┏━━

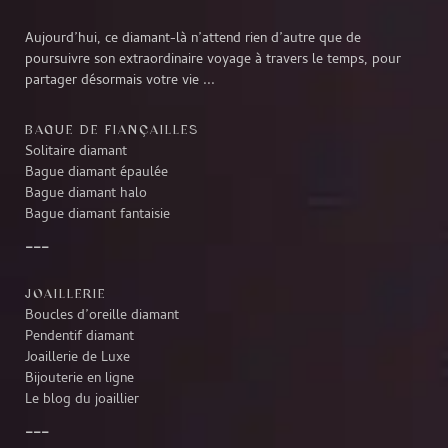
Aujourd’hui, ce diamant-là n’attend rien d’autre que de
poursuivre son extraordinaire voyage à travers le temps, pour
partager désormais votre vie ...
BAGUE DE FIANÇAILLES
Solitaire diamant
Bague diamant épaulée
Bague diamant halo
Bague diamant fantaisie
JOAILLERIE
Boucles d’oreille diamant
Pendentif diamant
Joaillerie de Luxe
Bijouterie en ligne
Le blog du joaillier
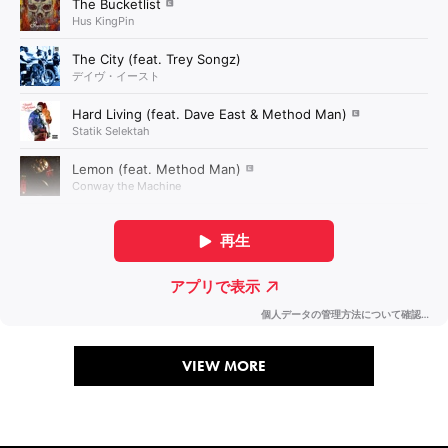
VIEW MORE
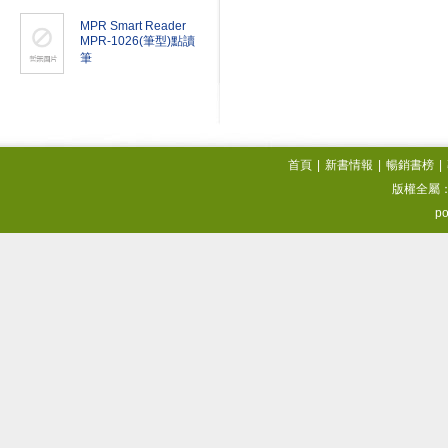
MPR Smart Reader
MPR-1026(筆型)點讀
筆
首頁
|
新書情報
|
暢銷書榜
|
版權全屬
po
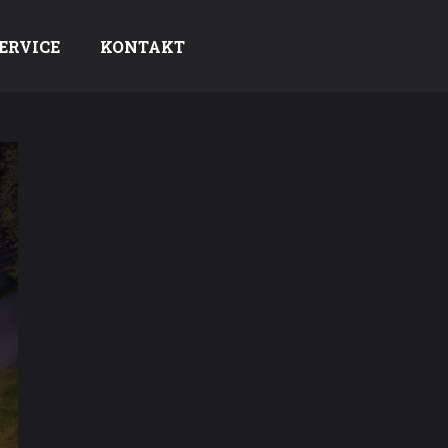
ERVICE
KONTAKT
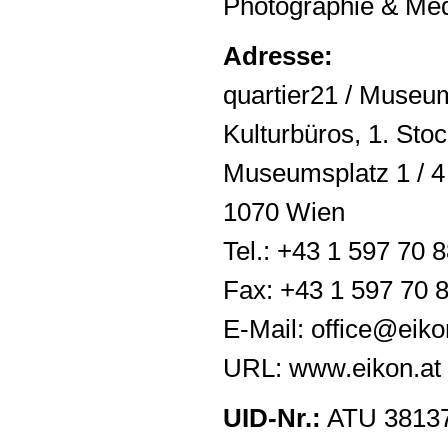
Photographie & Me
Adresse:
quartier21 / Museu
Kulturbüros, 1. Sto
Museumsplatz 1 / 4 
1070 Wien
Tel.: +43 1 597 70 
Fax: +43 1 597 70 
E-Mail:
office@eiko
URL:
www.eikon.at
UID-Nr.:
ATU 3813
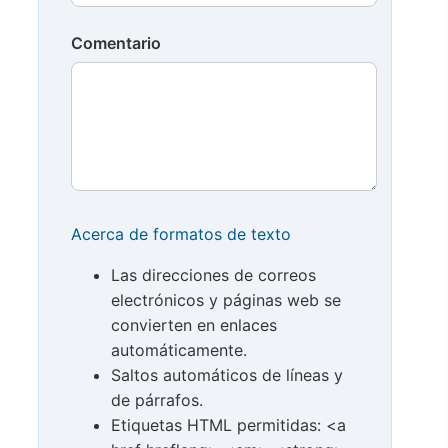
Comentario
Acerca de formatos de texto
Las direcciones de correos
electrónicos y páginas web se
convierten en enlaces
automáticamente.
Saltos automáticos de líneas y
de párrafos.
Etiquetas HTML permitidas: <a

┗━━
┏━━

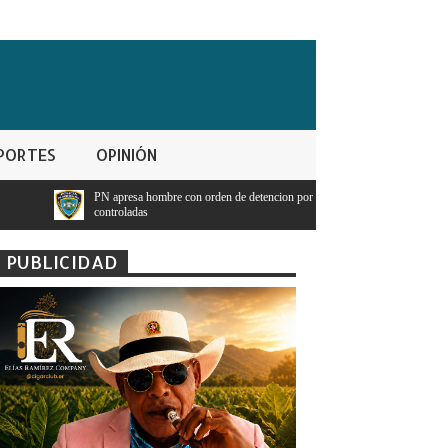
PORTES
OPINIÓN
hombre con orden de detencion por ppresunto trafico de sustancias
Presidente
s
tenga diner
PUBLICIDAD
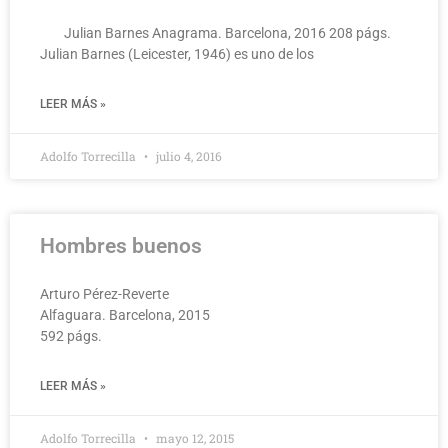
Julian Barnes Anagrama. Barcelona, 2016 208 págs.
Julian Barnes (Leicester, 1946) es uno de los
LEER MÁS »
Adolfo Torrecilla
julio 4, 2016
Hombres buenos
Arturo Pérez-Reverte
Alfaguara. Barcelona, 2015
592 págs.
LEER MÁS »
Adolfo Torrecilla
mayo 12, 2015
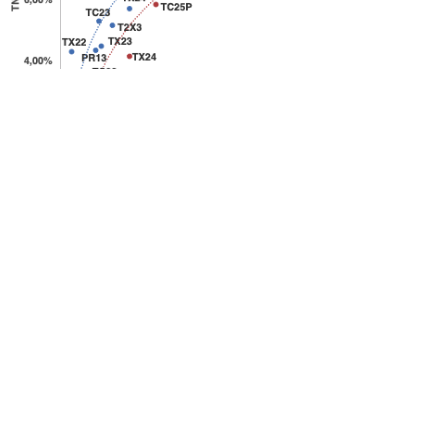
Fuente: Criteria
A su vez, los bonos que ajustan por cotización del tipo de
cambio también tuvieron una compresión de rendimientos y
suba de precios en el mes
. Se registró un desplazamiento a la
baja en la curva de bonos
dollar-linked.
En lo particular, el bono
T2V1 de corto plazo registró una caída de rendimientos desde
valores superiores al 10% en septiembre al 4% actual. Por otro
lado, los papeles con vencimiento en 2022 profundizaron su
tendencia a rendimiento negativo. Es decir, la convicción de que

┗━━

» EXERCISE:
Collect every line in the entries above that contains the string "Barcelona".

» OUTPUT FOR THIS EXERCISE:
Julian Barnes Anagrama. Barcelona, 2016 208 págs.
Alfaguara. Barcelona, 2015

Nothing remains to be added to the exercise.